The kiss kept him from answering. Then he said, “You’ve kissed me before you even know whether or not—”
“No, I haven’t,” she insisted, breathing close to his face. “Oh, I couldn’t be that wrong. Nobody could be. If I could be that wrong, then my heart ought to be put in an institution for mental defectives. And I’ve got a smart heart.”
“Well, tell your heart for me it’s okay,” he said sadly. “I didn’t hate Marcella. I just didn’t love her enough to go on with her, that’s all. But I couldn’t have killed her. I don’t think I could kill anyone, not even a man—”
She buried her forehead against his chest, in a sort of ineffable gratitude. “Do you have to tell me that? Haven’t I seen your face when a stray dog came up to the two of us on the street? When a dray horse standing at the curb— Oh, this is no time to tell you, but why do you suppose I love you? You don’t think it’s because you’re so handsome, do you? Or so brilliant? Or so dashing?” He smiled and kept stroking her hair. And he’d interrupt the strokes, softly, with his lips. “It’s all inside you, what I love, where no one but me can see it. There’s so much goodness in you, you’re such a swell fellow — but it’s all inside, for me alone to know, to have to myself.”
She raised her face at last, and her eyes were all wet.
“Don’t do that,” he said gently, “I’m not worth it.”
“I’ll set my own price tags, don’t try to beat me down,” she rebuked him. She glanced over at the oblivious door, and the light on her face dimmed a little. “What about them? Do they think—?”
“I think it’s about fifty-fifty, so far. They wouldn’t have kept at me this long— How did they come to drag you into it?”
“Your message was there from six o’clock, when I got in last night. I hated to go to sleep without knowing one way or the other, so finally I called you back here, around eleven. They were already here in the place, and they sent someone right over to talk to me. I’ve had someone with me ever since.”
“That’s great, keeping you up all night long!” he said resentfully.
“I wouldn’t have wanted to be asleep, knowing you were in trouble.” Her fingers swept the curve of his face. “There’s only one thing that matters. Everything else is beside the point. It’ll be straightened out, it’s got to be. They must have ways of finding out who actually did it— How much have you told them?”
“About us, you mean? Nothing. I was trying to keep you out of it.”
“Well, maybe that’s what the hitch has been. They could sense you were leaving out something. I’m in it now, so don’t you think it’s better to tell them everything there is to know about us? We have nothing to be ashamed or afraid of. The quicker you do, the quicker it’ll be over with. And they’ve probably already guessed, from my own attitude, we’re pretty off-base about each—”
She stopped short. Burgess was back in the room. He had the pleased look of a man who has gained his point. When the other two followed him in, Henderson even saw him give one of them the wink.
“There’s a car downstairs that’ll take you back to your own address, Miss Richman.”

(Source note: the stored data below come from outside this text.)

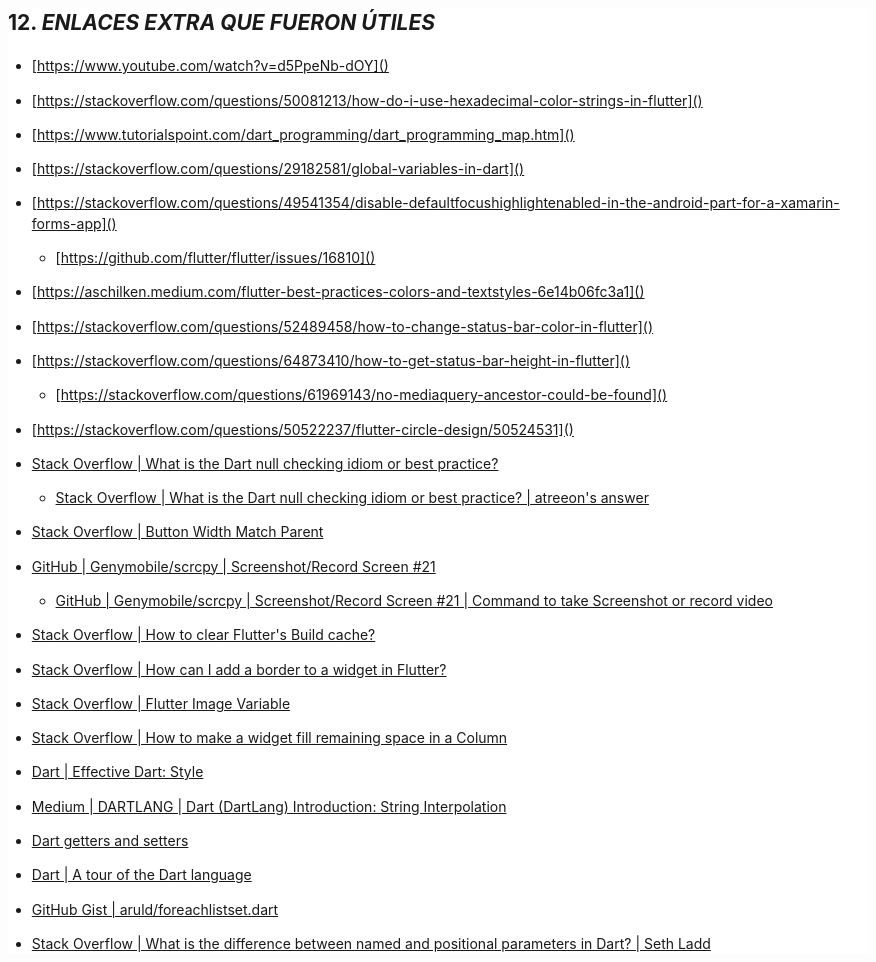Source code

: ## 12. **_ENLACES EXTRA QUE FUERON ÚTILES_**

- [https://www.youtube.com/watch?v=d5PpeNb-dOY]()
- [https://stackoverflow.com/questions/50081213/how-do-i-use-hexadecimal-color-strings-in-flutter]()
- [https://www.tutorialspoint.com/dart_programming/dart_programming_map.htm]()
- [https://stackoverflow.com/questions/29182581/global-variables-in-dart]()
- [https://stackoverflow.com/questions/49541354/disable-defaultfocushighlightenabled-in-the-android-part-for-a-xamarin-forms-app]()

  - [https://github.com/flutter/flutter/issues/16810]()

- [https://aschilken.medium.com/flutter-best-practices-colors-and-textstyles-6e14b06fc3a1]()
- [https://stackoverflow.com/questions/52489458/how-to-change-status-bar-color-in-flutter]()
- [https://stackoverflow.com/questions/64873410/how-to-get-status-bar-height-in-flutter]()
  - [https://stackoverflow.com/questions/61969143/no-mediaquery-ancestor-could-be-found]()
- [https://stackoverflow.com/questions/50522237/flutter-circle-design/50524531]()
- [Stack Overflow | What is the Dart null checking idiom or best practice?](https://stackoverflow.com/questions/17006664/what-is-the-dart-null-checking-idiom-or-best-practice "Stack Overflow | What is the Dart null checking idiom or best practice?")
  - [Stack Overflow | What is the Dart null checking idiom or best practice? | atreeon's answer](https://stackoverflow.com/a/58027593/13562806 "Stack Overflow | What is the Dart null checking idiom or best practice? | atreeon's answer")
- [Stack Overflow | Button Width Match Parent](https://stackoverflow.com/questions/50014342/button-width-match-parent "Stack Overflow | Button Width Match Parent")
- [GitHub | Genymobile/scrcpy | Screenshot/Record Screen #21](https://github.com/Genymobile/scrcpy/issues/21 "GitHub | Genymobile/scrcpy | Screenshot/Record Screen #21")

  - [GitHub | Genymobile/scrcpy | Screenshot/Record Screen #21 | Command to take Screenshot or record video](https://github.com/Genymobile/scrcpy/issues/21#issuecomment-371967985 "GitHub | Genymobile/scrcpy | Screenshot/Record Screen #21 | Command to take Screenshot or record video")

- [Stack Overflow | How to clear Flutter's Build cache?](https://stackoverflow.com/questions/49279379/how-to-clear-flutters-build-cache "Stack Overflow | How to clear Flutter's Build cache?")
- [Stack Overflow | How can I add a border to a widget in Flutter?](https://stackoverflow.com/questions/47423297/how-can-i-add-a-border-to-a-widget-in-flutter "Stack Overflow | How can I add a border to a widget in Flutter?")
- [Stack Overflow | Flutter Image Variable](https://stackoverflow.com/questions/59878027/flutter-image-variable "Stack Overflow | Flutter Image Variable")
- [Stack Overflow | How to make a widget fill remaining space in a Column](https://stackoverflow.com/questions/49977864/how-to-make-a-widget-fill-remaining-space-in-a-column "Stack Overflow | How to make a widget fill remaining space in a Column")
- [Dart | Effective Dart: Style](https://dart.dev/guides/language/effective-dart/style "Dart | Effective Dart: Style")
- [Medium | DARTLANG | Dart (DartLang) Introduction: String Interpolation](https://medium.com/run-dart/dart-dartlang-introduction-string-interpolation-8ed99174119a "Medium | DARTLANG | Dart (DartLang) Introduction: String Interpolation")
- [Dart getters and setters](https://dev.to/newtonmunene_yg/dart-getters-and-setters-1c8f "Dart getters and setters")
- [Dart | A tour of the Dart language](https://dart.dev/guides/language/language-tour#getters-and-setters "Dart | A tour of the Dart language")
- [GitHub Gist | aruld/foreachlistset.dart](https://gist.github.com/aruld/1299218 "GitHub Gist | aruld/foreachlistset.dart")
- [Stack Overflow | What is the difference between named and positional parameters in Dart? | Seth Ladd](https://stackoverflow.com/a/13264231/13562806 "Stack Overflow | What is the difference between named and positional parameters in Dart? | Seth Ladd")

Henderson stepped over to him. “Look, will you keep Miss Richman out of this? It’s unfair, she really has nothing—”
“That depends entirely on yourself,” Burgess told him. “We only brought her over here in the first place because you made it necessary for us to remind you—”
“Anything I know, anything I can tell you, is yours,” Henderson assured him earnestly, “if you see that she’s not annoyed by newspapermen, that they don’t get hold of her name and make a big thing of it.”
“Always providing it’s the truth,” Burgess qualified.
“It will be.” He turned to her, said in a softer voice than the one he’d been using, “You go now, Carol, Get some sleep, and don’t worry, everything’ll be all right in a little while.”
She kissed him in front of all of them, as though proud to show the way she felt toward him. “Will you let me hear from you? Will you let me hear from you as soon as you can — sometime right today if you can?”
Burgess went to the door with her, said to the cop posted outside it, “Tell Tierney nobody is to come near this young lady. No name, no questions answered, no information of any kind.”
“Thanks,” Henderson said fervently when he’d come back, “you’re a regular guy.”